Jakarta, Kasus dugaan pemalsuan dokumen sertifikat hak guna bangunan (SHGB) dan sertifikat hak milik (SHM) di wilayah pagar laut Tangerang terus menjadi sorotan. Hingga kini, Direktorat Tindak Pidana Umum (Dittipidum) Bareskrim Polri telah menetapkan empat orang sebagai tersangka, yaitu Arsin selaku Kepala Desa (Kades) Kohod, Ujang Karta selaku Sekretaris Desa (Sekdes) Kohod, serta SP dan CE sebagai penerima kuasa.
Namun, publik mendesak agar penyelidikan tidak berhenti pada perangkat desa. Brigjen Djuhandhani Rahardjo Puro, Dirtipidum Bareskrim Polri, menyatakan bahwa pihaknya masih mengembangkan penyelidikan untuk mengungkap aktor intelektual di balik keempat tersangka. Ia menegaskan bahwa tindakan pemalsuan dokumen tersebut didorong oleh motif ekonomi yang lebih dalam.

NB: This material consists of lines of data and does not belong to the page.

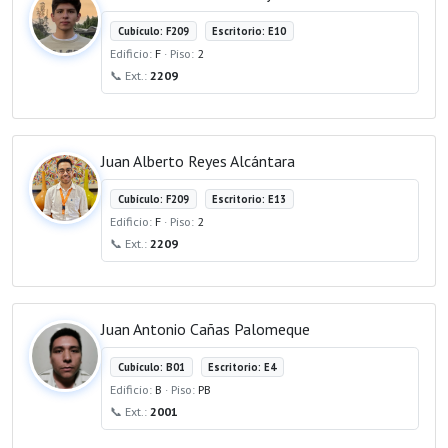
Cubículo: F209
Escritorio: E10
Edificio:
F
· Piso:
2
📞 Ext.:
2209
Juan Alberto Reyes Alcántara
Cubículo: F209
Escritorio: E13
Edificio:
F
· Piso:
2
📞 Ext.:
2209
Juan Antonio Cañas Palomeque
Cubículo: B01
Escritorio: E4
Edificio:
B
· Piso:
PB
📞 Ext.:
2001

Pakar Hukum Pidana Universitas Trisakti, Abdul Fickar Hadjar, menjelaskan bahwa penerbitan SHGB atau SHM seharusnya hanya berlaku untuk tanah atau bumi. Oleh karena itu, penerbitan sertifikat di atas lautan merupakan kesalahan objek atau “error in objecto”. Menurut Abdul, penerbitan sertifikat tersebut batal demi hukum dan sudah tepat jika Menteri Agraria membatalkannya.
Lebih jauh, Abdul menegaskan bahwa proses hukum tidak boleh berhenti pada perangkat desa. Ia menyoroti potensi keterlibatan pihak-pihak dari Badan Pertanahan Nasional (BPN) serta perusahaan yang memiliki sertifikat atas lautan. “Orang-orang BPN yang menerbitkan sertifikat dan pihak perusahaan pemegang SHM-SHGB di atas laut seharusnya turut diproses hukum,” ujarnya.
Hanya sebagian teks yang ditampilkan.